Ester-Mirjam Sent ervaart al jaren in haar werk als econoom dat er een samenhang is tussen genoemde aspecten als gebrek aan diversiteit, hechten aan eigen gelijk en het negeren van de grote maatschappelijke vraagstukken: “We etaleren een houding van: ‘Kijk ons eens met de prachtige inzichten, wat jammer dat er weinig mee wordt gedaan en niet naar ons wordt geluisterd.’ Ik wil de oproep doen om vraag-gestuurd te denken. Bij wie moet je zijn op welk moment? Zoek het juiste gehoor terwijl je weet wat er speelt, om ook echt verschil te kunnen maken.”
Blijf wel meten
Echter, economen en bedrijfskundigen hoeven niet compleet van hun geloof te vallen, zo blijkt uit distillatie van een zevende categorie van adviezen gedurende dit Impact Forum. Onderzoekers bepleitten de noodzaak van het stellen en onderbouwen van meetbare beleidsdoelen, juist waar het gaat om maatschappelijke invloed. Economen kunnen als geen ander de vaak wat vage nieuwe doelen concretiseren.
Volgens Jan-Peter Balkenende – nog zo herkenbaar aan zijn ‘vlugspraak’ uit zijn premierstijd – moeten langetermijnindicatoren, zoals van de Sustainable Development Goals leidend worden bij het bruggen bouwen. Als voorzitter van de Dutch Sustainable Growth Coalition wil hij dat faculteiten meetinstrumenten ontwikkelen om de voortgang te bewaken. Zo komen de nieuwe doelstellingen en traditionele kracht van de economische wetenschappen bijeen.
Hij zag immers als commissaris bij ING dat banken hun zakelijke cliënten pogen te bewegen om in lijn met de klimaatafspraken van Parijs te acteren, en bij hypotheken voor consumenten de duurzaamheid van woningen beoordelen. “Maar per kwartaal wordt de bank louter afgerekend op omzet, kostenbesparing en winst – dus financiële variabelen.

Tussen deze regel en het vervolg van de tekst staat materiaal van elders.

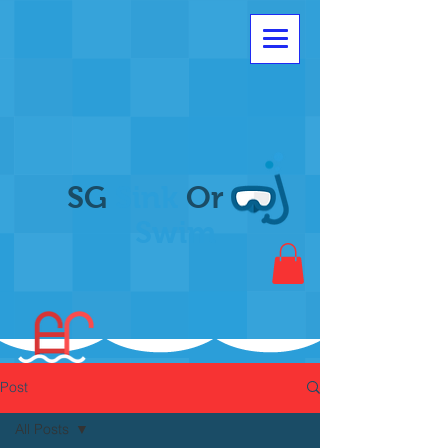
SG
Sink
Or
Swim
Post
All Posts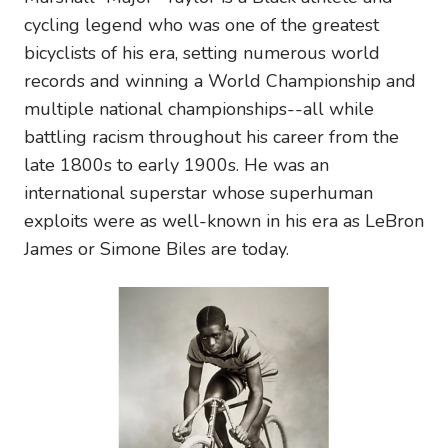
cycling legend who was one of the greatest
bicyclists of his era, setting numerous world
records and winning a World Championship and
multiple national championships--all while
battling racism throughout his career from the
late 1800s to early 1900s. He was an
international superstar whose superhuman
exploits were as well-known in his era as LeBron
James or Simone Biles are today.
Image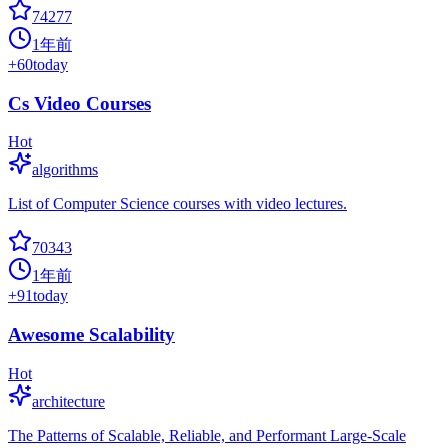
74277
1年前
+
60
today
Cs Video Courses
Hot
algorithms
List of Computer Science courses with video lectures.
70343
1年前
+
91
today
Awesome Scalability
Hot
architecture
The Patterns of Scalable, Reliable, and Performant Large-Scale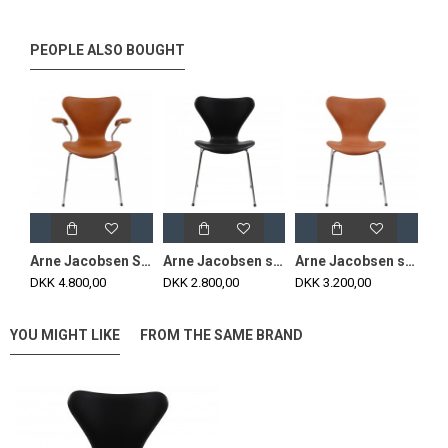
PEOPLE ALSO BOUGHT
Arne Jacobsen Seven armchair, 3207 newly upholstered, classic cognac leather
Arne Jacobsen seven chair, 3107, newly upholstered with black classic leather
Arne Jacobsen seven chair, 3107, newly upholstered with cognac aniline leather
DKK 4.800,00
DKK 2.800,00
DKK 3.200,00
YOU MIGHT LIKE
FROM THE SAME BRAND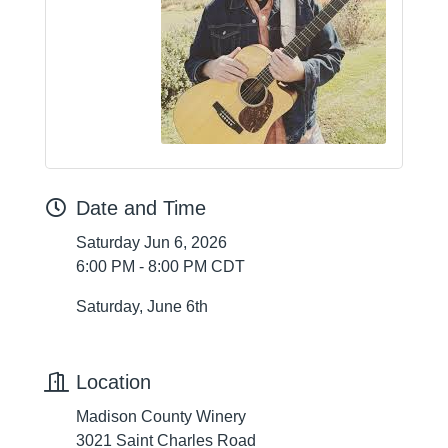
Date and Time
Saturday Jun 6, 2026
6:00 PM - 8:00 PM CDT
Saturday, June 6th
Location
Madison County Winery
3021 Saint Charles Road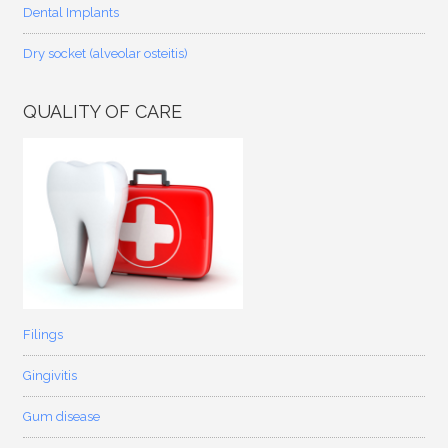
Dental Implants
Dry socket (alveolar osteitis)
QUALITY OF CARE
Filings
Gingivitis
Gum disease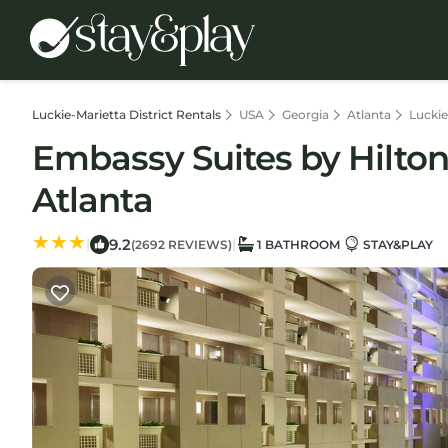
Luckie-Marietta District Rentals
USA
Georgia
Atlanta
Luckie
Embassy Suites by Hilton 
Atlanta
9.2
|
|
(2692 REVIEWS)
1 BATHROOM
STAY&PLAY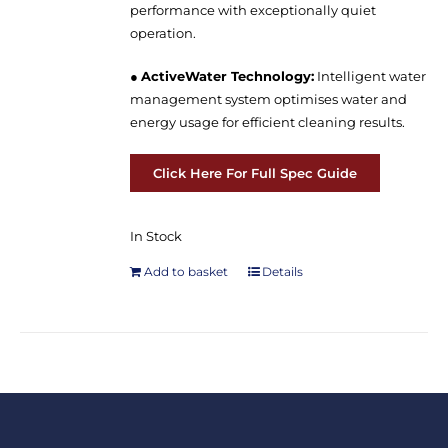
performance with exceptionally quiet
operation.
●
ActiveWater Technology:
Intelligent water
management system optimises water and
energy usage for efficient cleaning results.
Click Here For Full Spec Guide
In Stock
Add to basket
Details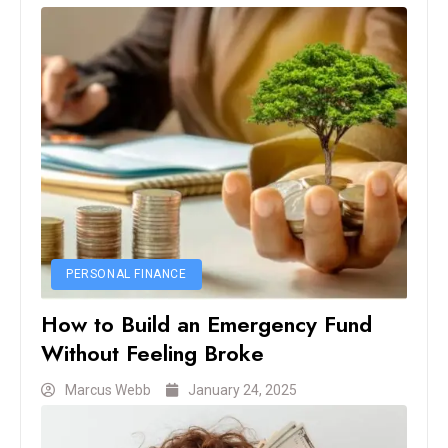
PERSONAL FINANCE
How to Build an Emergency Fund
Without Feeling Broke
Marcus Webb
January 24, 2025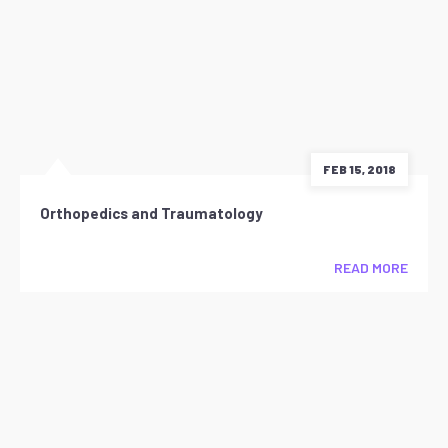
FEB 15, 2018
Orthopedics and Traumatology
READ MORE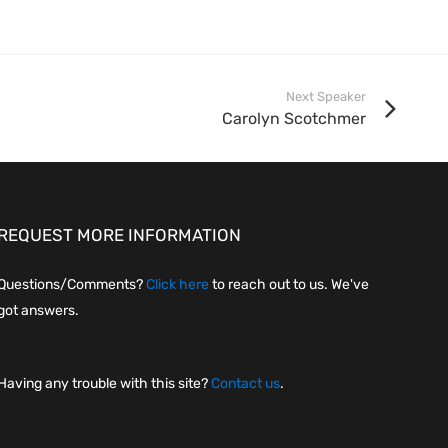
Next Speaker
Carolyn Scotchmer
REQUEST MORE INFORMATION
Questions/Comments?
Click here
to reach out to us. We've
got answers.
Having any trouble with this site?
Contact us
.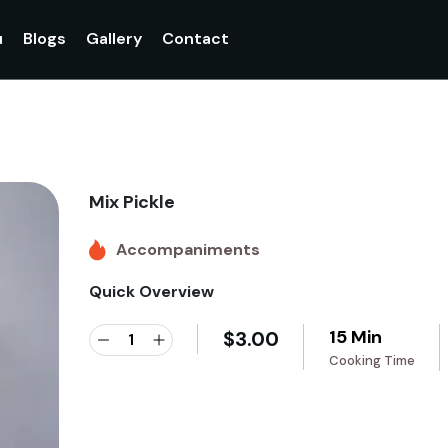
u
Blogs
Gallery
Contact
Mix Pickle
Accompaniments
Quick Overview
15 Min
$
3.00
Cooking Time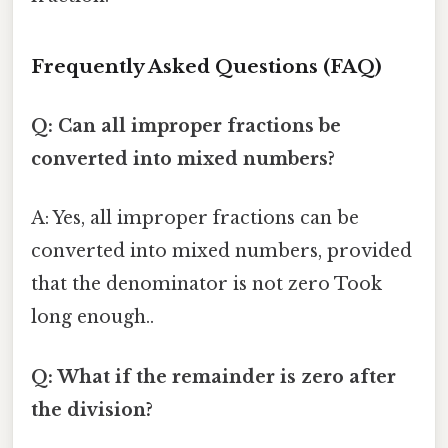
Frequently Asked Questions (FAQ)
Q: Can all improper fractions be
converted into mixed numbers?
A: Yes, all improper fractions can be
converted into mixed numbers, provided
that the denominator is not zero Took
long enough..
Q: What if the remainder is zero after
the division?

Er bestaat een ‘mismatch’ tussen maatschappelijke oriëntatie en afrekening op kwartaalcijfers.”
Lange weg te gaan
Als we afgaan op deze middag staan de faculteiten voor een enorme opgave. Al is het maar om hun intern zo gerichte onderscheid tussen economie en bedrijfskunde te laten varen in de contacten met de buitenwereld. Zoals Arnoud Boot opmerkt: “We zijn allemaal economen, het onderscheid is maar lastig.”
Soms lijken alle heilige huisjes ineens omver te moeten: de doelstellingen van onderzoek en onderwijs, verhouding intern en extern, tegenover andere disciplines, de samenstelling van de leiding van faculteiten, de eigen houding en het taalgebruik.
Er is, zo beaamde Peter Verhoef in zijn conclusie, een lange, intensieve weg te gaan voor de veertien decanen en hun faculteiten. Hiervoor zijn leiderschap, durf en samenwerking noodzakelijk.